Yeah but they got it from the US and i don't know how badly they want to sell it. He said he wants to get back what they put into it. I wish it had less hours otherwise its got all the bells and whistles. 

I like how you can set the speeds on the machines track or tire no matter how hard you jam on the arm it wont go any faster then what you programed it for. Air seat ride control help out as well. 

I prob wont have to worry about coming into a wet seat and cab after a rainfall with the C series machines. That always makes my day when you sit in a puddle of water 1st thing in the morn.


----------



## snocrete (Feb 28, 2009)

DGODGR;1001864 said:


> . If you want and have use for a tracked unit than I suggest you get one. If not, I'm not sure why you would want to spend the extra $ and put up with the relatively fragile undercarriage that the ASV style presents. Don't misunderstand me. ASV style units have their strengths, and they also have their weaknesses.


i totally agree.



Grassman09;1001915 said:


> I like how you can set the speeds on the machines track or tire no matter how hard you jam on the arm it wont go any faster then what you programed it for. Air seat ride control help out as well.
> 
> *FWIW, Bobcat has this 2....I'm not sure who else offers it*
> 
> ...


Have you considered other brands? I know Cat & Bobcat would be my first picks....but there are lots to choose from nowadays...........


----------



## BMWSTUD25 (Aug 21, 2008)

the 297 are awesome machines!!! I havent actually got to work with one too much but the ride on them is great and they have soooo many options its not even funny. the house are a little high for year old but thats probably because it was a lease/rental machine. as for the price, i think thats right in line with what one that new is going for. look them up on ebay and you will see for a loaded one they want about the same or more. def not the steal of the century but I dont think its overpriced either IMO. Good luck and let us know how it is if you get it as its the exact model I'd like to buy


----------



## Grassman09 (Mar 18, 2009)

snocrete;1002040 said:


> i totally agree.
> Have you considered other brands? I know Cat & Bobcat would be my first picks....but there are lots to choose from nowadays...........

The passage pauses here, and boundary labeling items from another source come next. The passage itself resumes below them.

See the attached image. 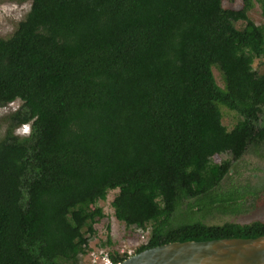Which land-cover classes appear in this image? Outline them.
I'll list each match as a JSON object with an SVG mask.
<instances>
[{"label":"trees","instance_id":"obj_1","mask_svg":"<svg viewBox=\"0 0 264 264\" xmlns=\"http://www.w3.org/2000/svg\"><path fill=\"white\" fill-rule=\"evenodd\" d=\"M250 5L32 0L0 37V106L22 101L0 137V264H80L105 216L98 202L116 188L115 216L148 231L135 253L264 235L262 220L198 217L235 200L212 192L233 161L264 143V68L254 67L264 26ZM221 106L240 116L232 129ZM223 153L231 158L214 160Z\"/></svg>","mask_w":264,"mask_h":264},{"label":"rangeland","instance_id":"obj_2","mask_svg":"<svg viewBox=\"0 0 264 264\" xmlns=\"http://www.w3.org/2000/svg\"><path fill=\"white\" fill-rule=\"evenodd\" d=\"M251 5L248 11L249 17L257 24L264 26V15L258 0H250ZM32 0H0V37H9L16 30L19 22L25 18L31 8ZM245 0H223L226 8L240 9L244 6ZM244 22H237L242 26ZM264 58H257L254 67L261 72ZM216 81L220 86H224V80L221 72L216 66H213ZM22 101L15 100L5 106H0V137H4L8 127L7 117L16 110ZM222 122L228 129H232L240 116L228 107L221 106ZM264 121V119H263ZM29 126H19L15 129L18 134H25ZM231 158L229 153L216 154L215 161ZM118 188L111 189L105 199L99 200L98 205L104 210L105 216L95 223L97 233L90 241V250L98 247H104L109 252L114 250L120 253L133 251L148 237V231L136 227H127L124 221L115 216L112 200ZM212 196L218 198H234L233 202H224L228 205L226 209L224 204L219 207H212L206 218L200 219L208 223H223L234 221L239 223H248L254 220L264 221V143L251 145L244 155L232 162L229 174L222 180L220 185L212 192ZM187 202H184L180 210L187 209ZM94 207V206H91ZM108 225L110 230L108 231ZM110 232L112 244L103 245L106 242ZM132 253V254H133ZM80 264H94L93 256L88 252L83 255Z\"/></svg>","mask_w":264,"mask_h":264},{"label":"water","instance_id":"obj_3","mask_svg":"<svg viewBox=\"0 0 264 264\" xmlns=\"http://www.w3.org/2000/svg\"><path fill=\"white\" fill-rule=\"evenodd\" d=\"M117 264H264V235L172 241L133 253Z\"/></svg>","mask_w":264,"mask_h":264},{"label":"built area","instance_id":"obj_4","mask_svg":"<svg viewBox=\"0 0 264 264\" xmlns=\"http://www.w3.org/2000/svg\"><path fill=\"white\" fill-rule=\"evenodd\" d=\"M93 256L94 264H117L114 262L110 256V252L104 247L94 248L89 251ZM135 252V251H134ZM133 251H128V256L131 255Z\"/></svg>","mask_w":264,"mask_h":264},{"label":"clouds","instance_id":"obj_5","mask_svg":"<svg viewBox=\"0 0 264 264\" xmlns=\"http://www.w3.org/2000/svg\"><path fill=\"white\" fill-rule=\"evenodd\" d=\"M26 125H24L23 127H25ZM27 126H29V124H27ZM29 128H30V126H29Z\"/></svg>","mask_w":264,"mask_h":264},{"label":"flooded vegetation","instance_id":"obj_6","mask_svg":"<svg viewBox=\"0 0 264 264\" xmlns=\"http://www.w3.org/2000/svg\"><path fill=\"white\" fill-rule=\"evenodd\" d=\"M243 155H244V154H243ZM230 169H231V168H230ZM228 174H229V172H228ZM228 174H227V175H228ZM227 175H226V176H227ZM226 176H225V177H226ZM225 177H224V178H225Z\"/></svg>","mask_w":264,"mask_h":264}]
</instances>
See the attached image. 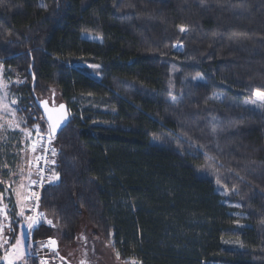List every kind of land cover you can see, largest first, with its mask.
<instances>
[{
	"label": "trees",
	"instance_id": "trees-1",
	"mask_svg": "<svg viewBox=\"0 0 264 264\" xmlns=\"http://www.w3.org/2000/svg\"><path fill=\"white\" fill-rule=\"evenodd\" d=\"M0 62L27 126L34 94L70 115L34 240L86 223L121 261L264 264V108L243 103L264 0H0Z\"/></svg>",
	"mask_w": 264,
	"mask_h": 264
},
{
	"label": "rangeland",
	"instance_id": "rangeland-1",
	"mask_svg": "<svg viewBox=\"0 0 264 264\" xmlns=\"http://www.w3.org/2000/svg\"><path fill=\"white\" fill-rule=\"evenodd\" d=\"M86 37L100 40L96 36L87 35ZM78 64L99 65L87 62ZM90 69L93 76L99 77L97 69ZM196 79L203 80L204 77L200 74ZM215 95L221 94L215 93ZM254 100H256L255 96L243 100V103L254 108H264V102L256 100V103H252ZM16 102L4 77V66L0 62V155L3 160L0 163V182L4 186V192L0 196V209H3L0 211L1 261L7 264L8 255L14 253L11 250L12 245L19 241V247L16 250L20 248L23 254L21 253L22 256L14 260L15 264L33 262L35 259L47 264H125L127 260L119 259L113 244L107 243L86 223L82 225L73 245H64L56 230L43 239H33L36 225L34 224L31 231L29 230L28 224L31 222L27 220V217L32 215L28 209L30 206L28 197L35 187L31 181L35 180L34 162L39 153V145L37 144L36 152H33L31 142L38 140L37 126L39 133L47 130H42L43 118L35 112L30 113V119L34 123L27 126L28 120L24 121L17 114ZM20 209H24L23 216L19 214ZM34 220L37 221L38 216ZM50 238L56 241L54 246L48 245ZM4 240L7 243H3Z\"/></svg>",
	"mask_w": 264,
	"mask_h": 264
},
{
	"label": "built area",
	"instance_id": "built-area-1",
	"mask_svg": "<svg viewBox=\"0 0 264 264\" xmlns=\"http://www.w3.org/2000/svg\"><path fill=\"white\" fill-rule=\"evenodd\" d=\"M47 132L48 130L40 133V135L44 136L45 139L44 141L38 142L39 153L37 157L46 156L48 162L45 164L43 159L40 160L39 164L37 163V160H35L34 162V169L36 172L34 181H36V184H34L35 187L30 193V197L33 196V194H35V196L33 199H30V206L28 208L31 212L30 214L34 218L37 217L39 214L42 192L44 188L53 181L54 168L57 164V162L55 163V165L51 163L52 160L56 161V155L55 156L52 155L53 150L56 153V149L54 145L55 138L51 136V143H48ZM0 264H6V263L4 261H0ZM21 264H33V263L21 262ZM40 264H47V263H40ZM125 264H143V263L138 258L132 256L127 259Z\"/></svg>",
	"mask_w": 264,
	"mask_h": 264
},
{
	"label": "snow or ice",
	"instance_id": "snow-or-ice-1",
	"mask_svg": "<svg viewBox=\"0 0 264 264\" xmlns=\"http://www.w3.org/2000/svg\"><path fill=\"white\" fill-rule=\"evenodd\" d=\"M181 31H184V29L181 28ZM85 67H90V68H93L95 70V69H98L100 66L99 65H87L86 64ZM254 96L256 97V100H258L260 102H264V92H261V91L258 90V91H256L254 93ZM172 100L174 102L175 98H172ZM256 100L252 101V103H256ZM41 104H42V107H43L44 111L47 114V119H48V122H49V125H50L49 128H48V132H47V136H48V141L47 142L51 143V136L53 134H55L60 127H62L64 124L67 123L68 117H67L66 112H65L66 106L65 105H60L58 108H49L48 101H46V100L42 101ZM53 113H59V115L53 116ZM37 137H38V140H32V142H31V151H33V152H36L38 142L39 141H44V139H45L44 136L40 135L38 126H37ZM52 155L53 156L56 155L54 150L52 152ZM41 159L44 160L45 164L48 162L47 159H46V156L45 157H39L38 156L36 158L38 164H39ZM212 159H214V158H212ZM51 163L53 165H55L56 161L52 160ZM55 178L58 179V175ZM31 183L34 185V184H36V181H31ZM34 196H35V194H33V196H31V197H28V199H33ZM0 211H3V209H0ZM19 214L21 216H23L24 209H20V213ZM27 220L31 222V223L28 224V228H29L30 231L33 228L34 224L38 226L39 221L34 220L33 216H28ZM47 224L49 226H51L52 225V221L48 220ZM3 243H7V241L4 240ZM55 244H56V241L50 238L49 241H48V245L49 246H54ZM18 247H19V241H17L15 245H12V249L11 250L13 252H15V250ZM7 264H15V261L14 260H9V261H7Z\"/></svg>",
	"mask_w": 264,
	"mask_h": 264
},
{
	"label": "water",
	"instance_id": "water-1",
	"mask_svg": "<svg viewBox=\"0 0 264 264\" xmlns=\"http://www.w3.org/2000/svg\"><path fill=\"white\" fill-rule=\"evenodd\" d=\"M29 72H30L31 75L33 76L34 85H35V84H36V78H35V75H34V73H33V63H32V65H31L30 68H29ZM34 96H35V99H36L37 106H38L39 109L41 110L42 115H43V118H44V120H45V122L47 123L48 128H49L50 125H49V122H48V119H47V114H46V112L44 111L41 102H42V101H45V100L48 101V106H49V108H58L60 105H64V104L61 103V104H59V105H56V101H55V99H54V95H53V100H52V104H51V105H50L48 99L40 100V99L37 97L36 94H34ZM65 112H66V115H67V117H68L67 123L64 124L62 127H60V128L57 130V132H56L55 134L52 135V137H54V138H56V137L58 136L59 132H60L65 126H67L68 123L70 122V115H69V112H68L67 108H65ZM57 115H59V113H53V116H57Z\"/></svg>",
	"mask_w": 264,
	"mask_h": 264
},
{
	"label": "crops",
	"instance_id": "crops-1",
	"mask_svg": "<svg viewBox=\"0 0 264 264\" xmlns=\"http://www.w3.org/2000/svg\"><path fill=\"white\" fill-rule=\"evenodd\" d=\"M93 230V229H92ZM35 244V243H34ZM23 251V250H22ZM22 251L20 250V248H19V250H16V252H14L12 255H8V257H7V260L9 259V260H17L18 259V257H21L22 256ZM40 251V250H39ZM25 252V251H24ZM41 252V251H40ZM40 252H38V253H40ZM22 253V254H21ZM5 259V258H4ZM30 262V261H29ZM30 263H33V264H40L41 263V261H38V260H33V262L31 261ZM44 263H46V262H44Z\"/></svg>",
	"mask_w": 264,
	"mask_h": 264
}]
</instances>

No. I'm a Cat fan pretty much. Bobcat dealer is too far away same with GEHL I could maybe look at Volvo but don't think I will. I do not like my closest Case dealer they didn't care for my $$ when I was looking at a kubota compact tractor and didn't help me with warranty on my ZD60 mower oil pan leak.

I guess that leaves me with Cat and Deere. I'm not sure how readily avail parts will be for a Deere skid the local dealer is pretty small and the next bigger dealer is allot further. The Cat network is pretty big here most parts are same day if not next day am.

But all I have ever needed was a wiper blade and arm,keys and an oil cap.

Does John Deere offer mobile service? I know Cat does its just a matter of paying for it.

How well do your snow tires hold up to weight? Are they strictly a snow tire and cant take much of a load like loading salt do you know what there max weight capacity is?



BMWSTUD25;1002055 said:


> the 297 are awesome machines!!! def not the steal of the century but I don't think its overpriced either IMO. Good luck and let us know how it is if you get it as its the exact model I'd like to buy


You are right its not the deal of the century its the cheapest I've found so far in tracks that's loaded. Other issue is its 2,200 miles away from me and that will add to the cost I'm sure.


----------



## snocrete (Feb 28, 2009)

Grassman09;1002113 said:


> No. I'm a Cat fan pretty much. Bobcat dealer is too far away same with GEHL I could maybe look at Volvo but don't think I will. I do not like my closest Case dealer they didn't care for my $$ when I was looking at a kubota compact tractor and didn't help me with warranty on my ZD60 mower oil pan leak.
> 
> I guess that leaves me with Cat and Deere. I'm not sure how readily avail parts will be for a Deere skid the local dealer is pretty small and the next bigger dealer is allot further. The Cat network is pretty big here most parts are same day if not next day am.
> 
> ...


.....................


----------



## DGODGR (Nov 30, 2008)

I have had only the best experiences with my Caterpillar equipment, so I won't try to steer you away. If you like Cat and they are the closest than stick with them. FYI the Deere parts network is about the same as Cat's. Something like 95% next day. Where I have lived Cat has the best dealership (parts and service) and Deere is next best. I have, however found that the local Deere dealer is much more willing to move on price than Cat right now. But Cat has better financing which can actually make the unit cost you less if you finance and take it to term, even when compared to a lower initial purchase price.


----------